__WORK ITEM__. All the entries, exactly as they read, must be written out again.

[Collected data]
____________________

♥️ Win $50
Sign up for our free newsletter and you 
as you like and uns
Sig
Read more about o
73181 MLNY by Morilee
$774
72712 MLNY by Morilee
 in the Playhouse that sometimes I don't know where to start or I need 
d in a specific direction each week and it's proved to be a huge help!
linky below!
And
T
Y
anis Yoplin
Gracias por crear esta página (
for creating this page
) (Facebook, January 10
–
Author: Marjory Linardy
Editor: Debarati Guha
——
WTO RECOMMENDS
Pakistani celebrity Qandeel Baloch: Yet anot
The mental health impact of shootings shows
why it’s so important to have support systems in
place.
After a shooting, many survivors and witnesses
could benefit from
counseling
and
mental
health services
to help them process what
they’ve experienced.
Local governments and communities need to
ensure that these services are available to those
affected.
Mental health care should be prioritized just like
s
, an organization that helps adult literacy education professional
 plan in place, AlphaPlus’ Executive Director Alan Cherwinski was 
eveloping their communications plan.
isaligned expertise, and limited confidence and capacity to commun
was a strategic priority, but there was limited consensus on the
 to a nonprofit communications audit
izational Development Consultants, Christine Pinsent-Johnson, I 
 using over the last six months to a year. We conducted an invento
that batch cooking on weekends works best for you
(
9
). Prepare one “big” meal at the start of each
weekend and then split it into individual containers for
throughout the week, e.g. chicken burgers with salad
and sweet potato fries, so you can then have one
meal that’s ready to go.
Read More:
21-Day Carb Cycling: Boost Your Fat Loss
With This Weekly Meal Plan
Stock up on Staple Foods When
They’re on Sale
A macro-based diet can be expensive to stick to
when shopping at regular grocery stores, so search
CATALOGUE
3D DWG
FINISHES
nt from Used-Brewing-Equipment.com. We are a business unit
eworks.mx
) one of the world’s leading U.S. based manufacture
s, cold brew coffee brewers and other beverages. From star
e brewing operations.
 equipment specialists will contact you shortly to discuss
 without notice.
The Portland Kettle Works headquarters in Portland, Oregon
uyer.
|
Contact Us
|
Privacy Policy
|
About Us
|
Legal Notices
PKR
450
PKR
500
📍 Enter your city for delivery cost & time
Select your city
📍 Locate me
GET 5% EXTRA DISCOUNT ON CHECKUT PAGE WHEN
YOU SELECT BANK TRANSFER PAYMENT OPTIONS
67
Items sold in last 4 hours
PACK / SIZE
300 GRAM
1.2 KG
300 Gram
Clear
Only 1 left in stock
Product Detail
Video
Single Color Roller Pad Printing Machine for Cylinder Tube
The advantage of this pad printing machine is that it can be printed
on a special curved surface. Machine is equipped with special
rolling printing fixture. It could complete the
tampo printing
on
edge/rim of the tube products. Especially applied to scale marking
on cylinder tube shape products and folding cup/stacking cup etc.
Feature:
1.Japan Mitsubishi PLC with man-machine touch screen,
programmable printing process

____________________

__SOLVED EXERCISE__.
♥️ Win $50
Sign up for our free newsletter and you 
as you like and uns
Sig
Read more about o
73181 MLNY by Morilee
$774
72712 MLNY by Morilee
 in the Playhouse that sometimes I don't know where to start or I need 
d in a specific direction each week and it's proved to be a huge help!
linky below!
And
T
Y
anis Yoplin
Gracias por crear esta página (
for creating this page
) (Facebook, January 10
–
Author: Marjory Linardy
Editor: Debarati Guha
——
WTO RECOMMENDS
Pakistani celebrity Qandeel Baloch: Yet anot
The mental health impact of shootings shows
why it’s so important to have support systems in
place.
After a shooting, many survivors and witnesses
could benefit from
counseling
and
mental
health services
to help them process what
they’ve experienced.
Local governments and communities need to
ensure that these services are available to those
affected.
Mental health care should be prioritized just like
s
, an organization that helps adult literacy education professional
 plan in place, AlphaPlus’ Executive Director Alan Cherwinski was 
eveloping their communications plan.
isaligned expertise, and limited confidence and capacity to commun
was a strategic priority, but there was limited consensus on the
 to a nonprofit communications audit
izational Development Consultants, Christine Pinsent-Johnson, I 
 using over the last six months to a year. We conducted an invento
that batch cooking on weekends works best for you
(
9
). Prepare one “big” meal at the start of each
weekend and then split it into individual containers for
throughout the week, e.g. chicken burgers with salad
and sweet potato fries, so you can then have one
meal that’s ready to go.
Read More:
21-Day Carb Cycling: Boost Your Fat Loss
With This Weekly Meal Plan
Stock up on Staple Foods When
They’re on Sale
A macro-based diet can be expensive to stick to
when shopping at regular grocery stores, so search
CATALOGUE
3D DWG
FINISHES
nt from Used-Brewing-Equipment.com. We are a business unit
eworks.mx
) one of the world’s leading U.S. based manufacture
s, cold brew coffee brewers and other beverages. From star
e brewing operations.
 equipment specialists will contact you shortly to discuss
 without notice.
The Portland Kettle Works headquarters in Portland, Oregon
uyer.
|
Contact Us
|
Privacy Policy
|
About Us
|
Legal Notices
PKR
450
PKR
500
📍 Enter your city for delivery cost & time
Select your city
📍 Locate me
GET 5% EXTRA DISCOUNT ON CHECKUT PAGE WHEN
YOU SELECT BANK TRANSFER PAYMENT OPTIONS
67
Items sold in last 4 hours
PACK / SIZE
300 GRAM
1.2 KG
300 Gram
Clear
Only 1 left in stock
Product Detail
Video
Single Color Roller Pad Printing Machine for Cylinder Tube
The advantage of this pad printing machine is that it can be printed
on a special curved surface. Machine is equipped with special
rolling printing fixture. It could complete the
tampo printing
on
edge/rim of the tube products. Especially applied to scale marking
on cylinder tube shape products and folding cup/stacking cup etc.
Feature:
1.Japan Mitsubishi PLC with man-machine touch screen,
programmable printing process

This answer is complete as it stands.